Führe ein Erfolgsjournal
Schreibe jeden Tag drei Dinge auf, die du geschafft hast. Egal wie klein. Das trainiert das Gehirn, Erfolge wahrzunehmen statt nur Misserfolge. Mit der Zeit verändert das die Perspektive.
Selbstmitgefühl entwickeln
Das Gegenmittel zur inneren Kritikerin ist Selbstmitgefühl. Das bedeutet nicht, dich selbst zu bemitleiden oder Ausreden zu suchen. Es bedeutet, dich so zu behandeln, wie du einen guten Freund behandeln würdest, der mit denselben Problemen kämpft.
Wenn ein Freund dir erzählen würde, dass er sich wertlos fühlt, weil er etwas vergessen hat, was würdest du sagen? Wahrscheinlich nicht: Ja, du bist wirklich unfähig. Du würdest trösten, relativieren, erinnern, was alles gut läuft.

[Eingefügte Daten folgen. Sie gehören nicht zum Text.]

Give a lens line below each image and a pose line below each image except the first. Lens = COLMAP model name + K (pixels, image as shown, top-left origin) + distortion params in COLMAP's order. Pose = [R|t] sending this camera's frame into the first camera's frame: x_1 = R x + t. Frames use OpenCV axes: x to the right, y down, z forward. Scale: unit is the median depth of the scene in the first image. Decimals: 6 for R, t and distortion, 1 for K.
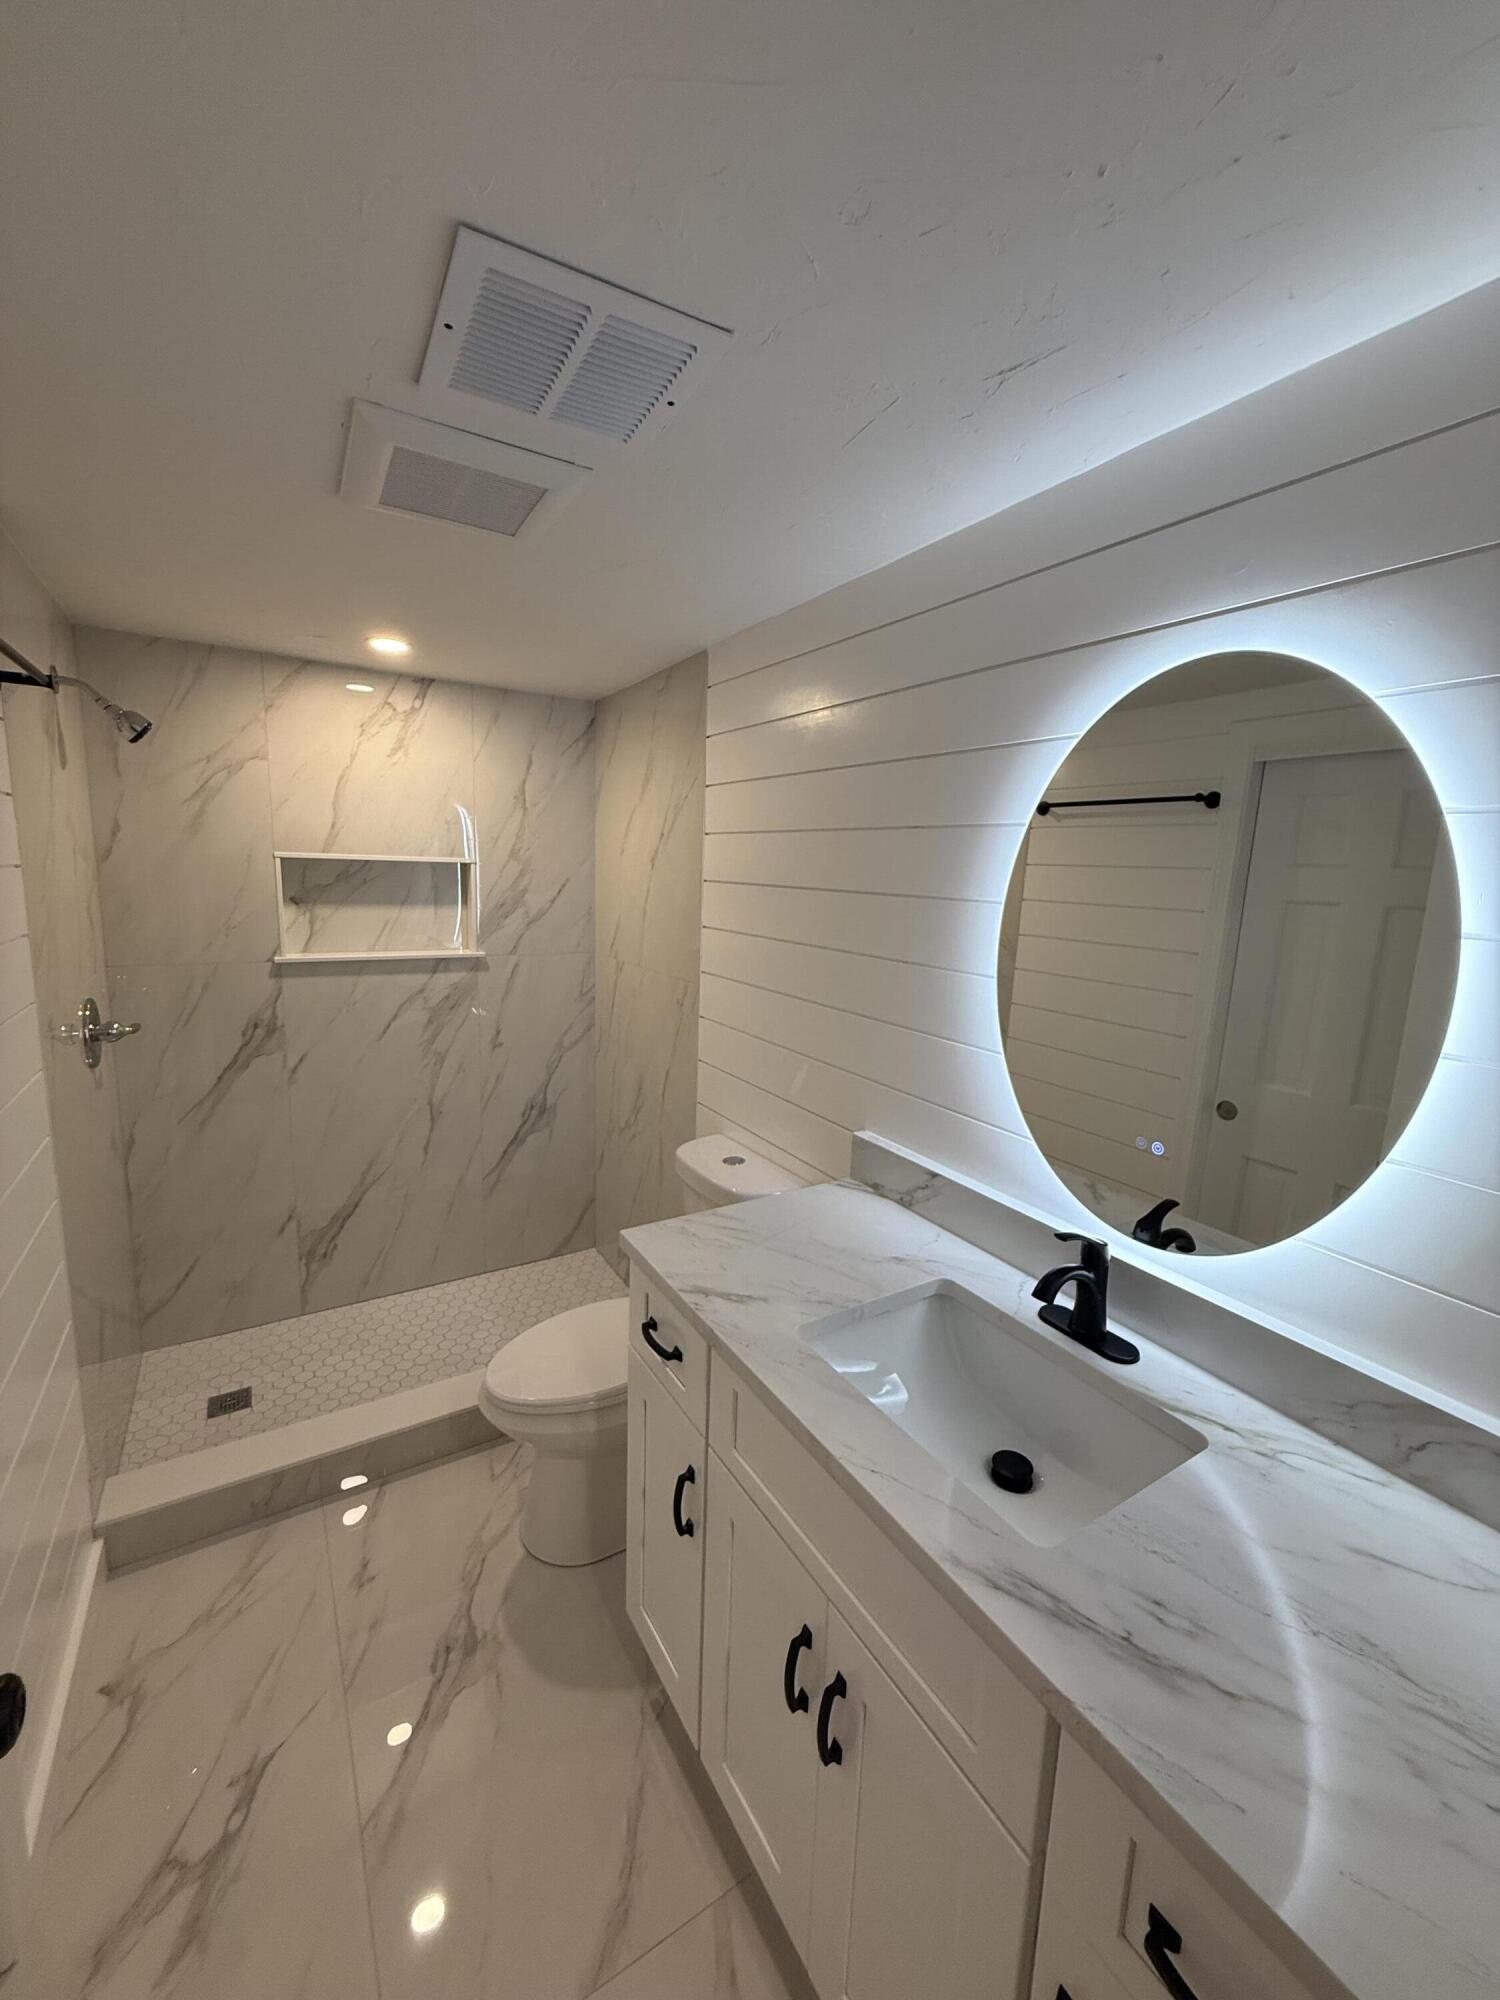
lens RADIAL K [[800.3, 0, 749.2], [0, 800.3, 998.3], [0, 0, 1]] dist [0.001651, 0.000665]
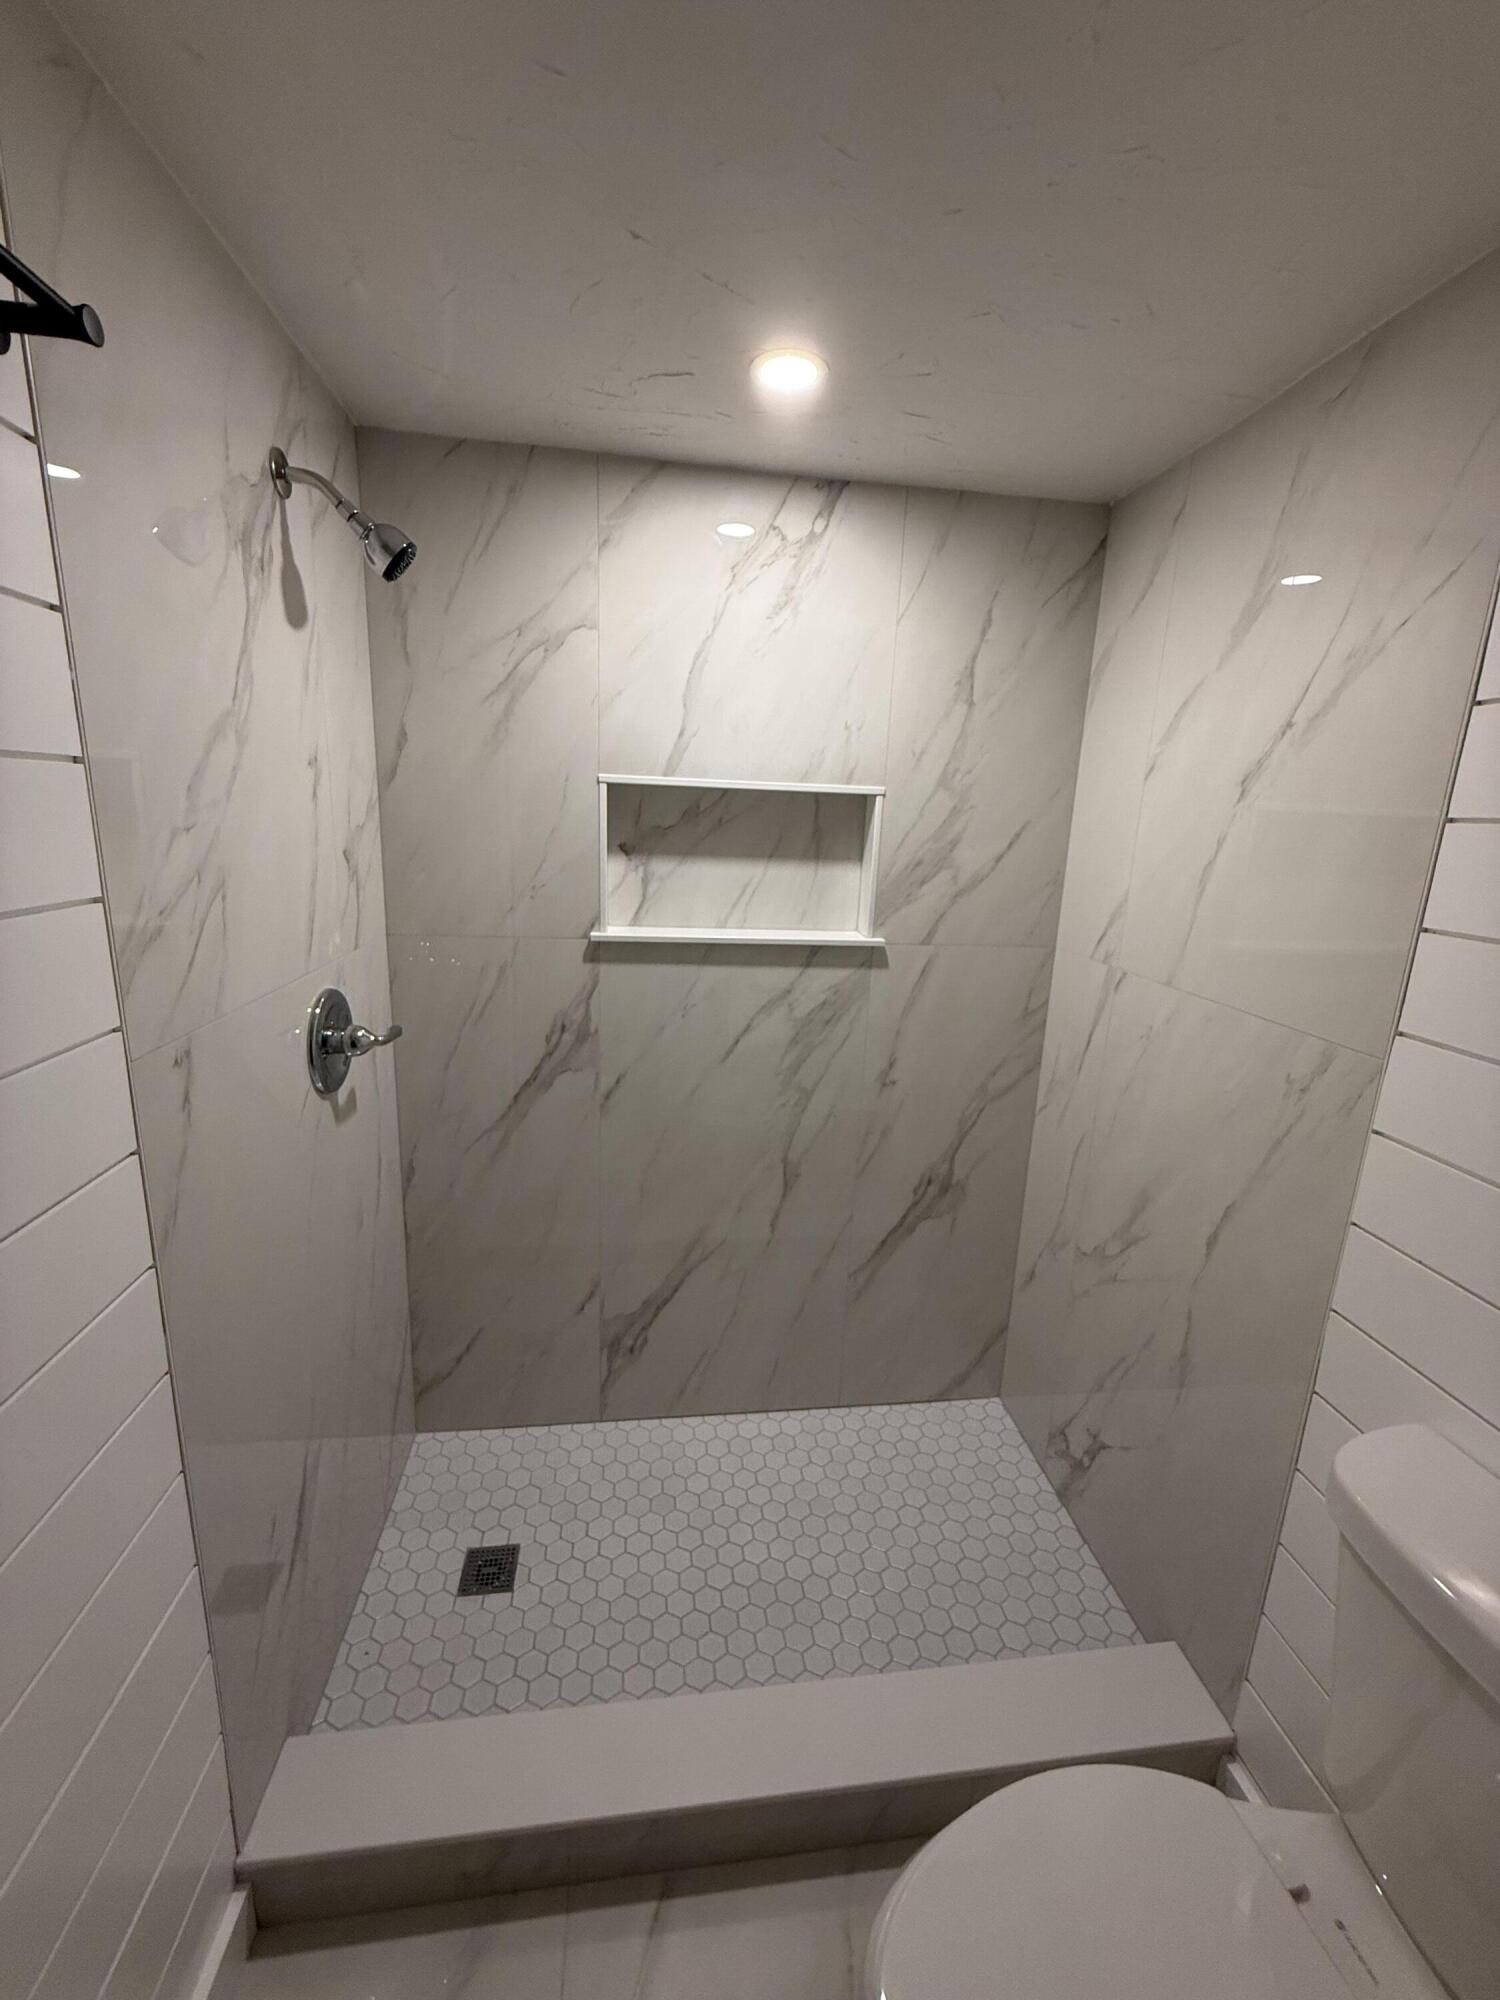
lens RADIAL K [[800.3, 0, 748.0], [0, 800.3, 1000.1], [0, 0, 1]] dist [0.001651, 0.000665]
pose [[0.910476, 0.097519, -0.401901, -0.187220], [-0.076049, 0.994708, 0.069077, -0.049147], [0.406510, -0.032329, 0.913074, 0.418129]]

Diese Freundlichkeit verdienst du auch von dir selbst.
Selbstmitgefühl ist keine Schwäche. Forschung zeigt, dass Menschen mit hohem Selbstmitgefühl resilienter sind, mehr Risiken eingehen und aus Fehlern besser lernen. Die innere Kritikerin macht nicht stärker. Sie macht schwächer.
Professionelle Unterstützung
Tiefe Selbstwertprobleme lassen sich nicht immer alleine lösen. Wenn negative Überzeugungen über dich selbst dein Leben stark beeinträchtigen, kann professionelle Hilfe sinnvoll sein. Kognitive Verhaltenstherapie ist besonders wirksam, um negative Denkmuster zu identifizieren und zu verändern.
Auch der Austausch mit anderen Betroffenen kann helfen. In Selbsthilfegruppen erlebst du, dass du nicht allein bist. Dass andere dieselben Kämpfe kämpfen. Diese Verbindung kann heilsam sein für ein Selbstbild, das sich lange als falsch und anders definiert hat.
Ein gesundes Selbstwertgefühl aufzubauen ist ein Prozess. Es geht nicht darum, perfekt zu werden oder keine Fehler mehr zu machen. Es geht darum, zu erkennen, dass dein Wert nicht von deiner Leistung abhängt. Du bist genug, genau so wie du bist. Mit ADHS, mit Schwächen, mit allem.